Willemsen et al.’s (2011) finding that the negativity effect occurs for experience products whereas the positivity effect occurs for search products is quite useful for marketers who maintain companies’ online presence. For instance, if a restaurant was concerned about the effect of online reviews on the patronage of the restaurant, it would be extra careful to monitor negative reviews, whereas a computer manufacturer should pay attention to whether consumers are bothering to write positive reviews about their products. However, I felt that the study should have included the number of reviews as a control variable. If there is only one positive review of a product, I tend to feel more skeptical about it than if there are many positive reviews. Additionally, if there is one scathing review among multiple positive reviews, I tend to consider the angry reviewer to be a “nitpicker”, or someone who is generally difficult to please. This would be an interesting future consideration for online review studies.

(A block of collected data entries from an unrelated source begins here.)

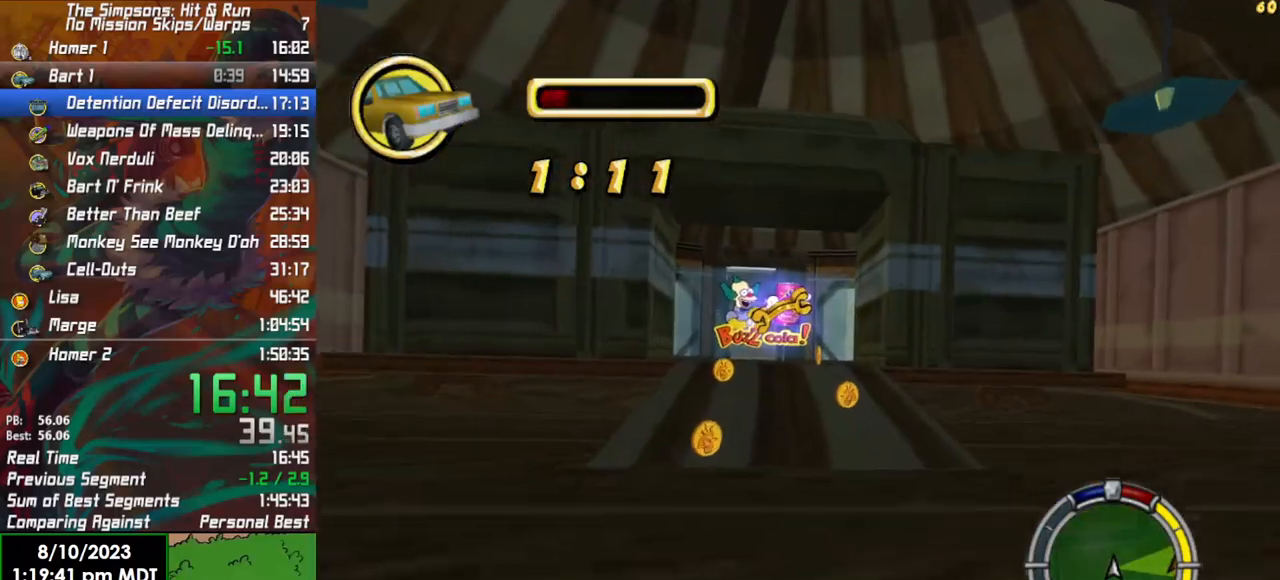
{"buttons": ["R2"], "left_stick": "left", "right_stick": "center", "events": [[350, "left_stick", "left"]]}
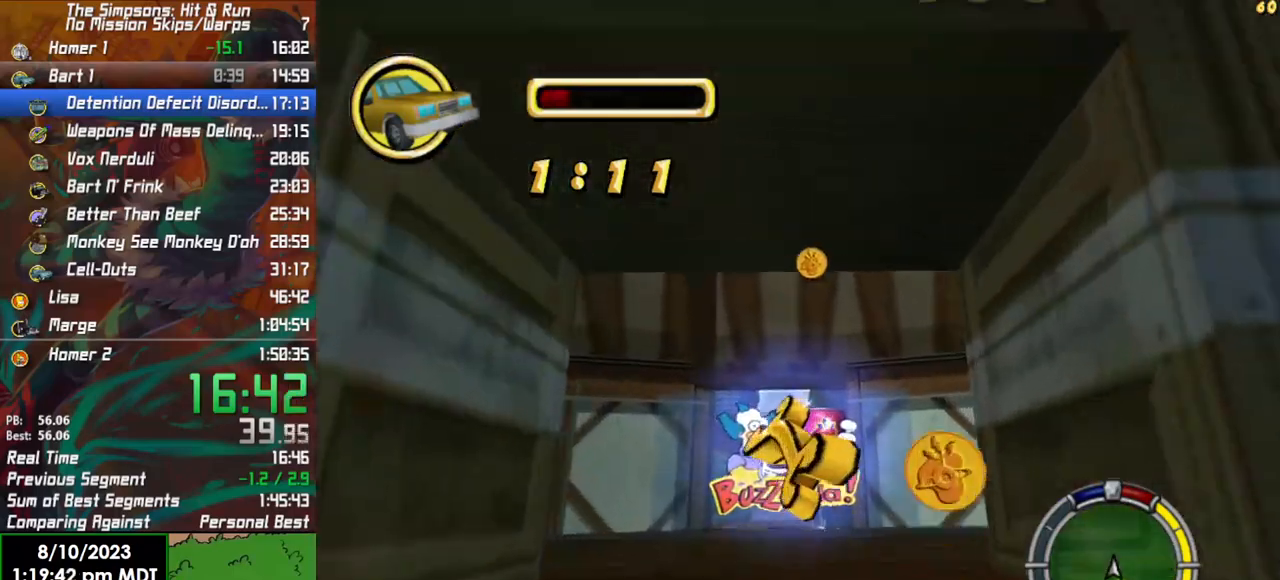
{"buttons": [], "left_stick": "center", "right_stick": "center", "events": [[50, "left_stick", "center"], [167, "R2", "up"], [333, "R2", "down"], [433, "R2", "up"]]}
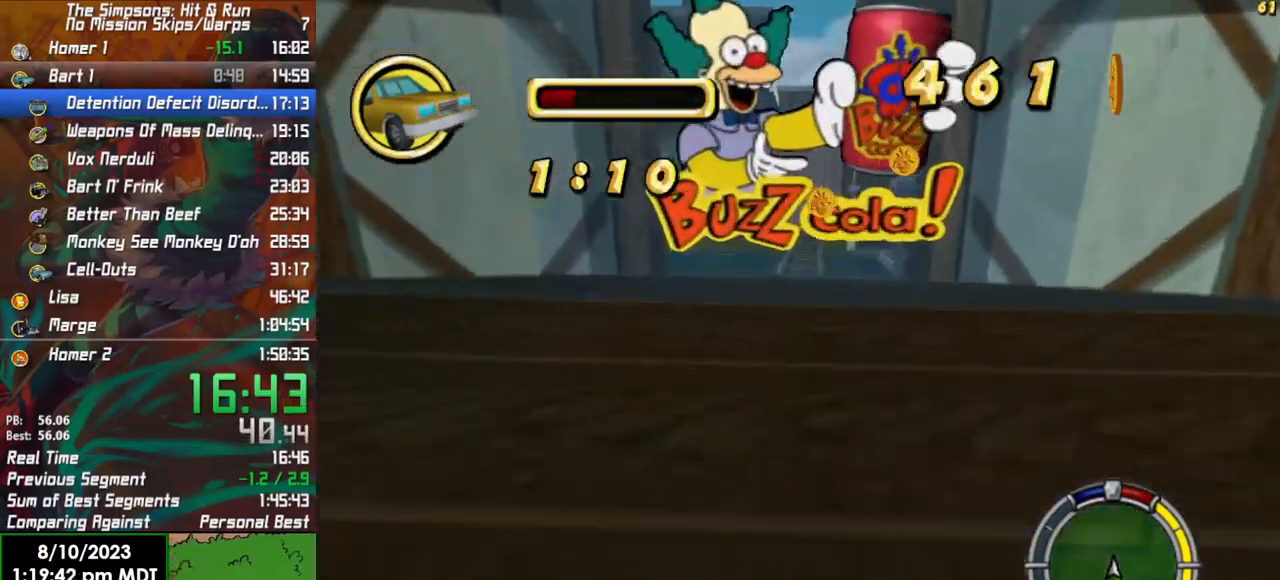
{"buttons": ["X"], "left_stick": "right", "right_stick": "center", "events": [[250, "X", "down"], [283, "L2", "down"], [283, "left_stick", "right"], [467, "L2", "up"]]}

Chia (2010) mentions that some scholars believe that people who create UGC are being exploited because they are not compensated for their work. Peterson even goes so far as to say that UGC should be termed “loser-generated content” instead of “user-generated content”. While I agree that companies and marketers can make money off of user-generated data, I do not think that the people who create this content are being exploited. They are creating this content willingly, and no one (besides the authors of books that teach people how to capitalize on their blogs) is promising that they will earn any monetary compensation from it. I found it interesting that so many bloggers consider reader comments to be a form of compensation. However, as mentioned by Chia, social compensation does not translate into actual compensation. But perhaps bloggers who do not get many hits on their blogs realize that blogging is not a realistic means of substantial income. In other words, they see it as more of a hobby, in which case, social compensation may suffice.
Side note…Facebook released their first ever ad campaign this week. How thoughtful of them to time it for the same week we’re discussing advertising, marketing, and new media!
http://mashable.com/2012/10/04/facebook-ad-campaign/
Sorry for restating your first paragraph in my blog. Ha ha! I didn’t start reading this until later.
No problem. I’m glad our thoughts are on the same page!